12:11「同じ一つの御霊がこれらすべてのことをなさるのであり、御霊は、みこころのままに、一人ひとりそれぞれに賜物を分け与えてくださるのです。」


コリントの教会に与えられた多種多彩な賜物の多くは、今日の教会には見られません。その当時は、神の教えがすべて示されておらず、まだ聖書が完結していない時代でしたから、使徒や預言者という直接神の教えを受けた人々が存在していました。他にも、教会の語ることばが本当に神の教えであることを示すしるしとして、目覚ましい信仰のわざや癒し、奇跡などを行う信仰者が存在していたようですし、そうした賜物が必要な時代であったのでしょう。
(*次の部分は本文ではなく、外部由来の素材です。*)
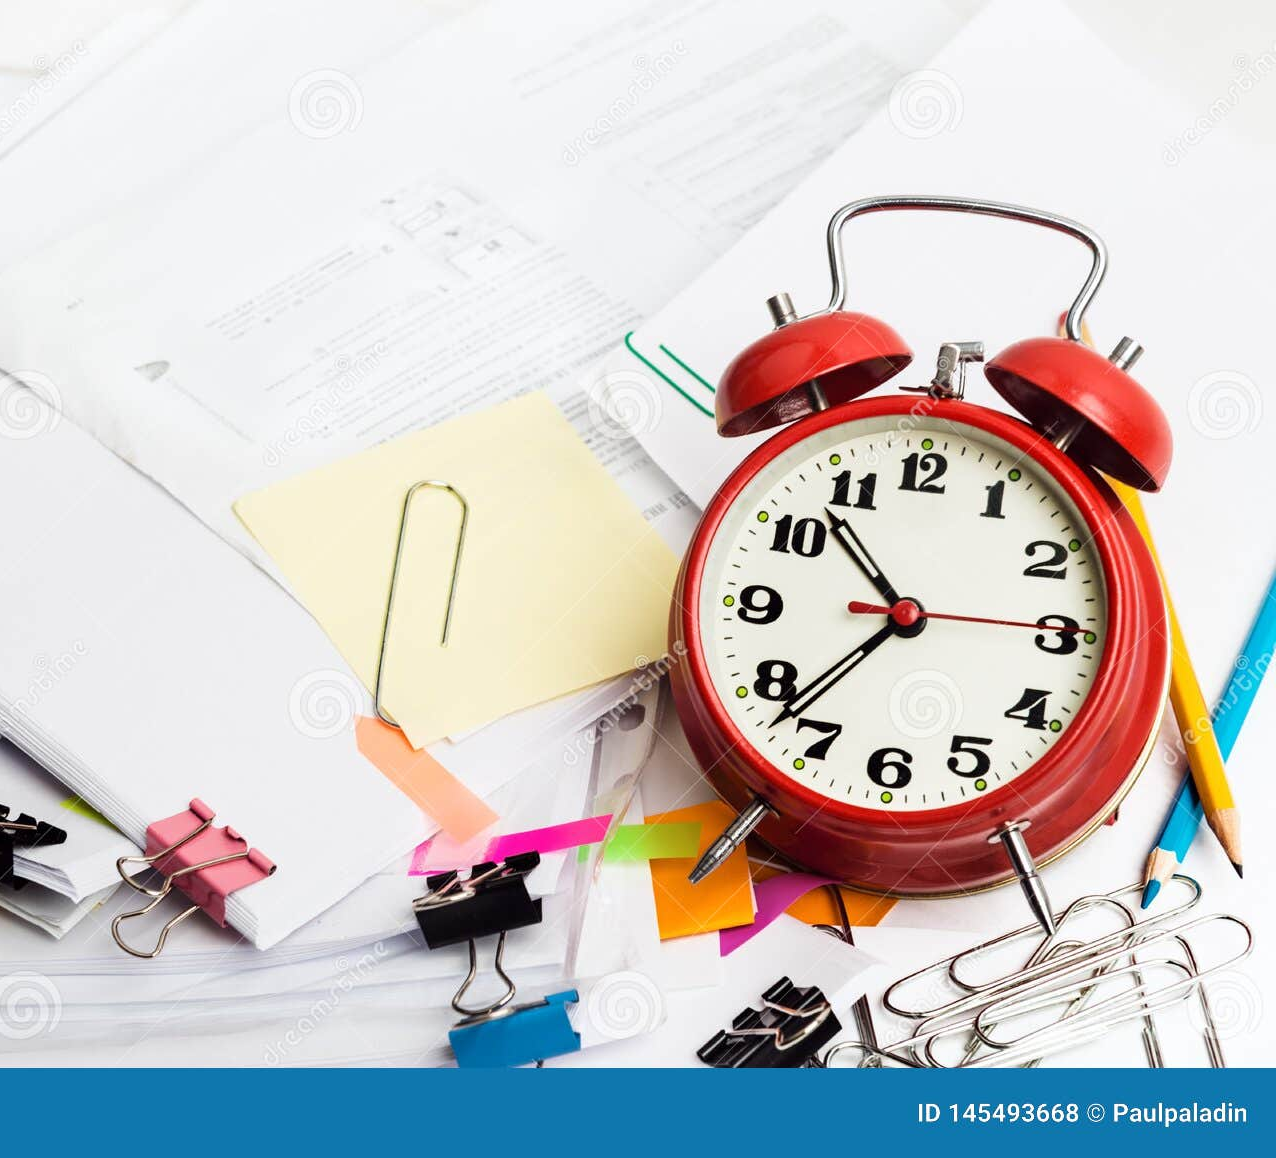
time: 10:37
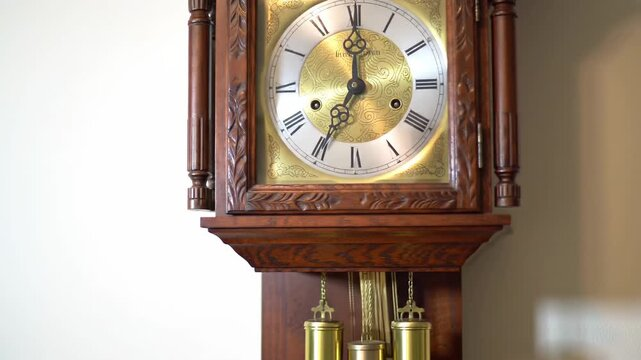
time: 7:00
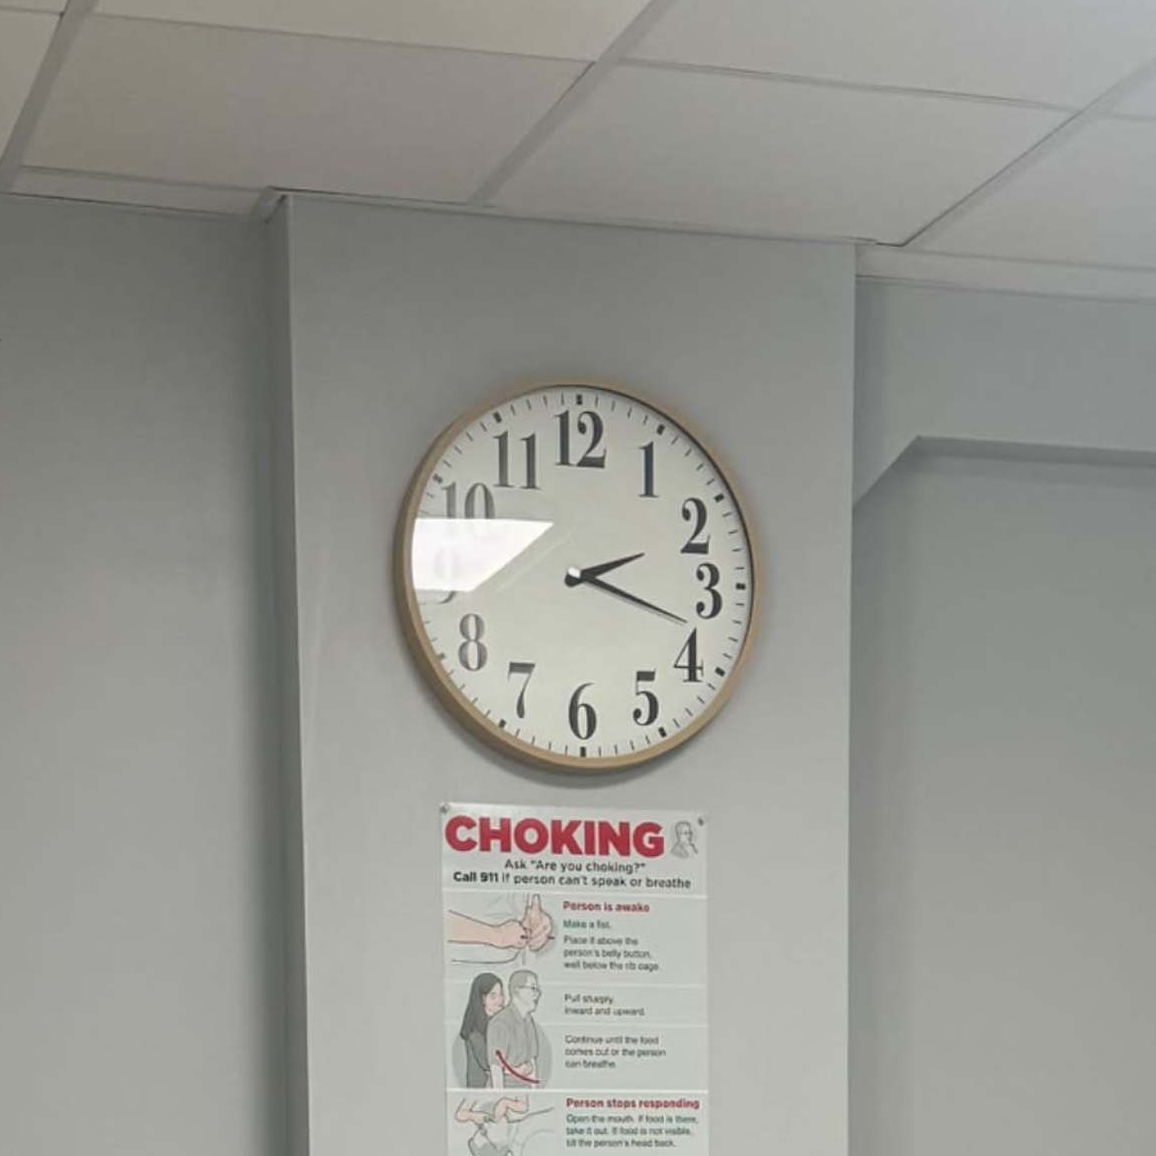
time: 2:18
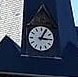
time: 3:04
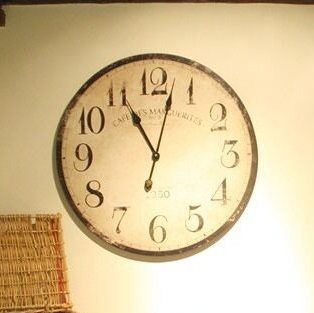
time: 11:02
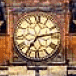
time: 7:13
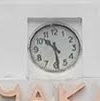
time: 10:28
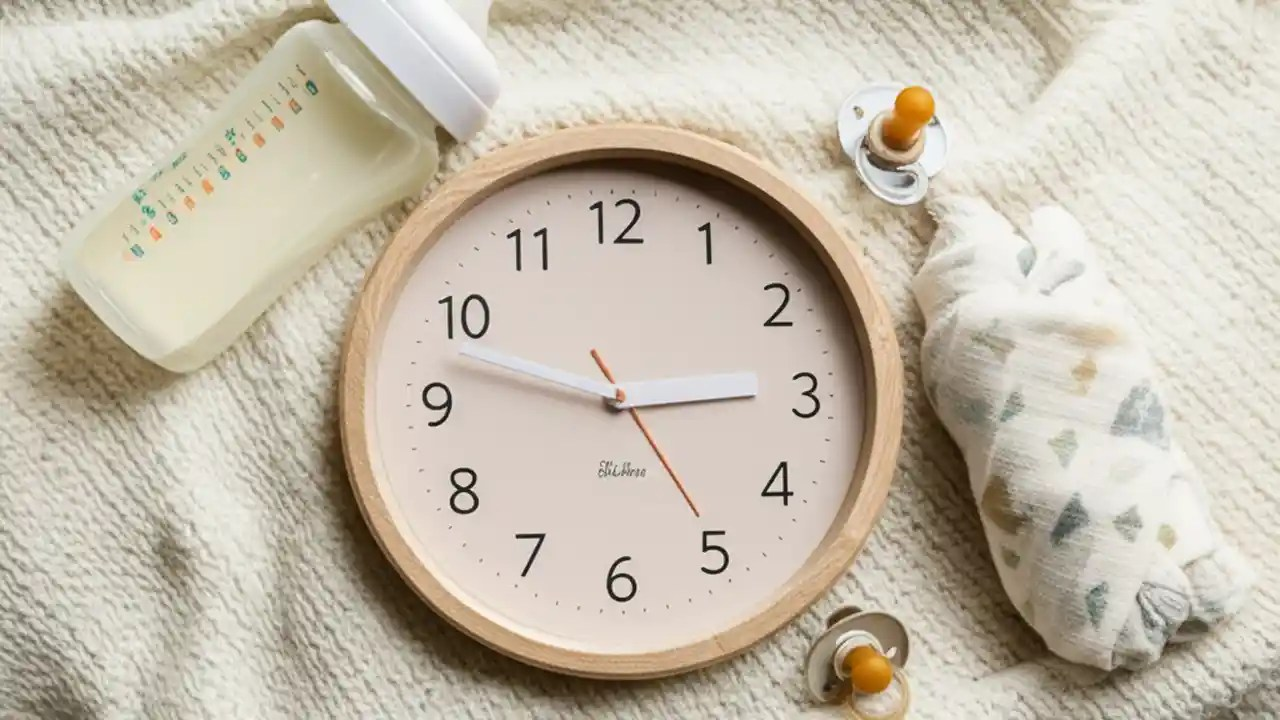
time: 2:47
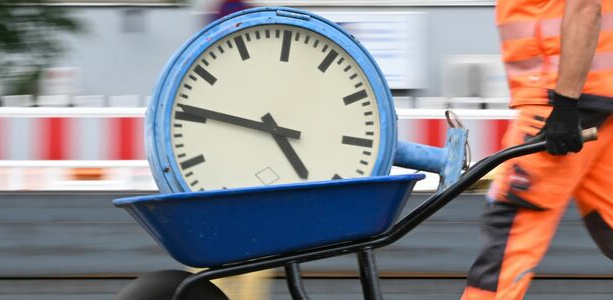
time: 4:46
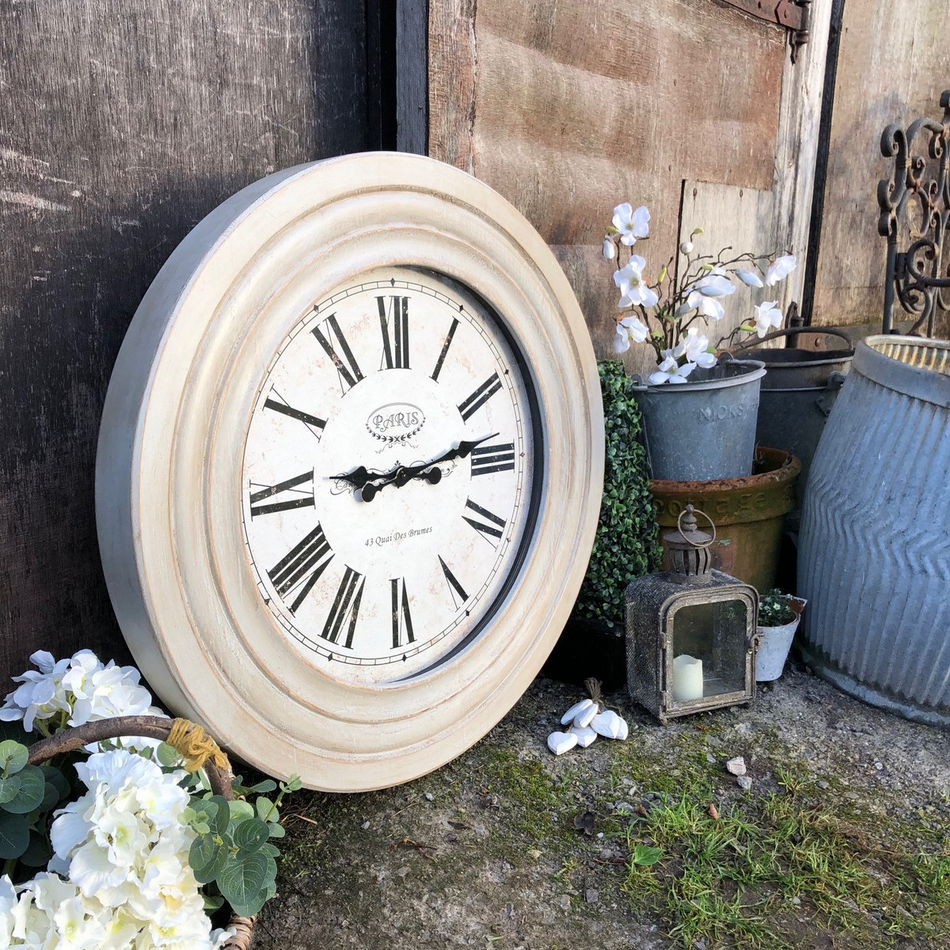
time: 9:13
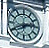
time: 2:40
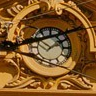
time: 1:50
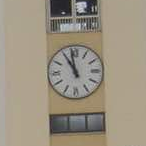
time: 10:58
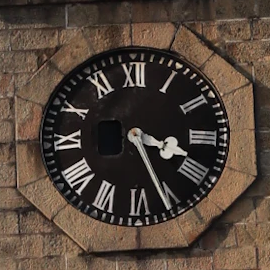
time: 3:26
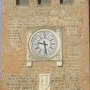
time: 9:28
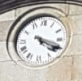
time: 4:18
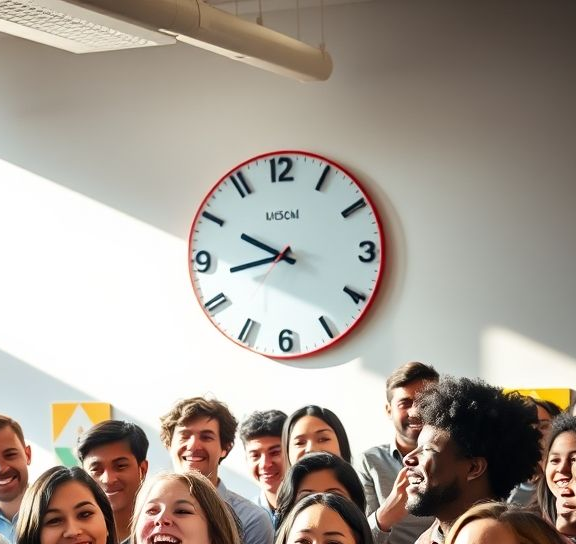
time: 8:49
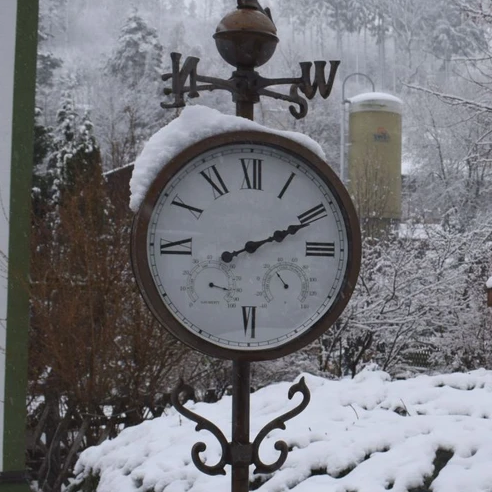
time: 2:10
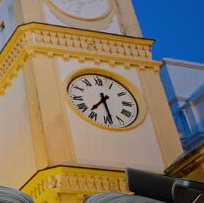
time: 7:28
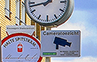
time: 1:43
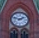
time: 1:47
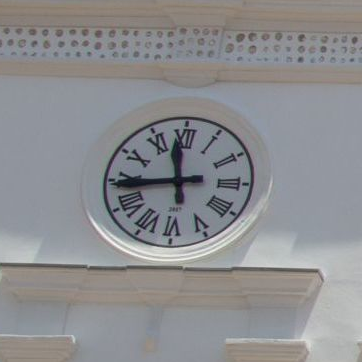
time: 11:43
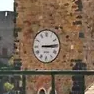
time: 3:14
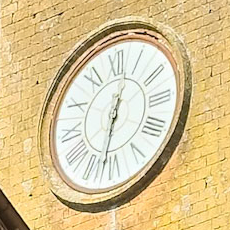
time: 12:32
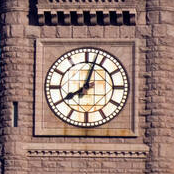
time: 8:03
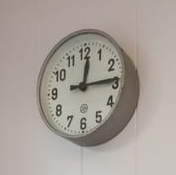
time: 12:14
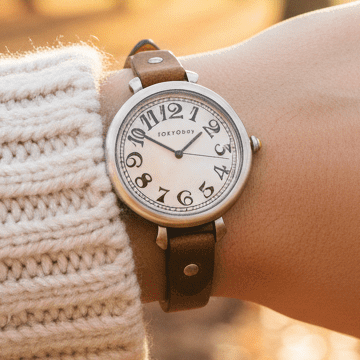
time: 1:50
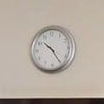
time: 10:24
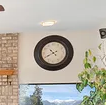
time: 10:40
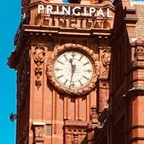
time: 11:31
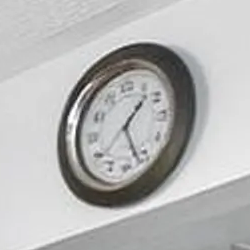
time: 1:26
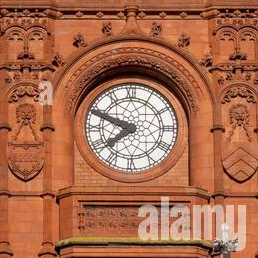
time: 7:48
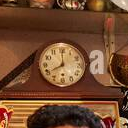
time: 8:00
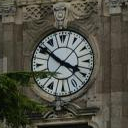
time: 3:51
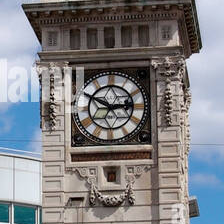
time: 2:49
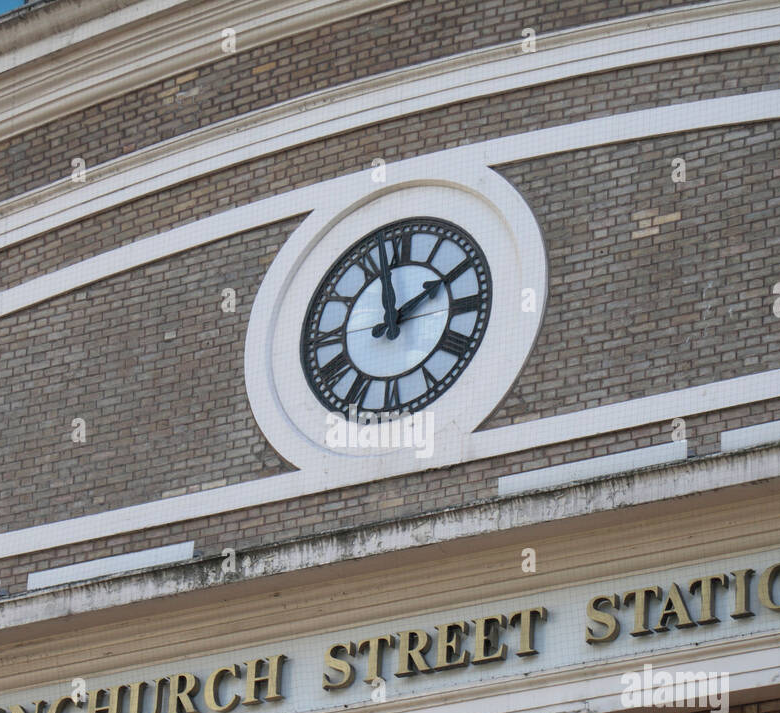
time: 1:57
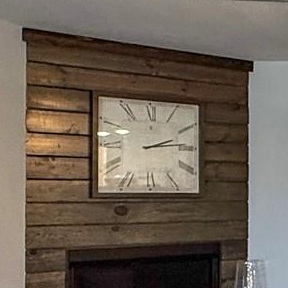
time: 2:13
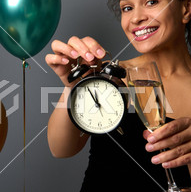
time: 11:55
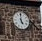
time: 4:59
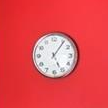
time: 5:06
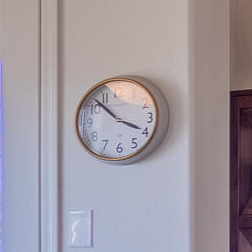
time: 3:52
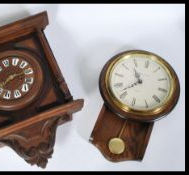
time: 11:41
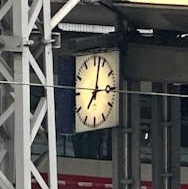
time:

しかし、その様な時代は過ぎたとしても、イエス・キリストを信じる私たちの内にも聖霊はおられます。今の時代においても、私たちに最もふさわしい賜物を、神は一人一人に与えておられるのです。ともに生きる兄弟姉妹に益をもたらす賜物、礼拝、伝道、教育、交わり、あわれみのわざ等、教会の働きを進めてゆくための賜物が、誰一人例外なく、四日市キリスト教会に集められたすべての人、一人一人に与えられていること、皆様は信じているでしょうか。

もし、このことを信じるなら、私たちが心がけるべきことが二つあると思います。

第一は、神が自分に与えてくれた賜物は何かを考えることです。礼拝を整えること、伝道に関すること、教育に関すること、交わりの場を整えること、病気の方や生活に困難を覚えている方々へのあわれみのわざ、建物の財産の管理。皆様の関心や興味はどの分野にあるでしょうか。教会の働きのため兄弟姉妹を助けるため、自分ができることは何か考える時間取っているでしょうか。

私たちは神の賜物の管理者です。管理者は神の賜物を無駄にしてはいけません。自分の年齢や経験、自分に与えられた情熱、能力、健康、時間、財産等をふまえつつ、今この時この場所で用いるべき賜物は何か、自分のできる働きは何かを考えることが管理者のつとめではないでしょうか。折角の賜物も自分の手元に置きっぱなし、宝の持ち腐れにならぬように心がけたいのです。

勿論、現実の中で私たちにできないことは沢山あります。思い通り計画通りに進まないこともあるでしょう。しかし、自分は何でもできると考えることも、逆に自分は何にもできないと思うことも、信仰的に未熟、キリストにある幼子の考え方と言えます。

むしろ、そうした中で自分にはできないことを受け入れる謙遜さ、自分ができないことを人にお願いし助けを求める謙遜さを身につけたいと思います。それと同時に、自分に出来ることを見出し、少しずつでも広げてゆく努力を重ねてゆきたいとも思うのです。それが成熟したクリスチャン、神の忠実なしもべの姿ではないでしょうか。   

第二は、お互いの働きを認め合い、励まし合うことです。紳士のスポーツと言われるラグビーは、激しい戦いのスポーツでもあります。しかし、試合が終わったら勝者は敗者をたたえ、敗者もまた勝者をたたえるのが暗黙のルールとされます。勝ち負けよりも、お互い力を尽くして戦った者同士認め合うこと、たたえ合うこと重んじるのがラグビーと言うことでしょう。

教会も同じではないでしょうか。一人一人がなした奉仕、働きを、それがどんなに小さなものであれ認め合う、感謝し励まし合う。「自分の方がよく働いた、自分の賜物の方が重要だ」と争うのではなく、お互いの奉仕、働きを認め合い、励まし合うことを何よりも大切にする。物事が上手くいってもいかなくても、お互いを認め合い励まし合うことを忘れない。そんな四日市キリスト教会になりたいと思うのです。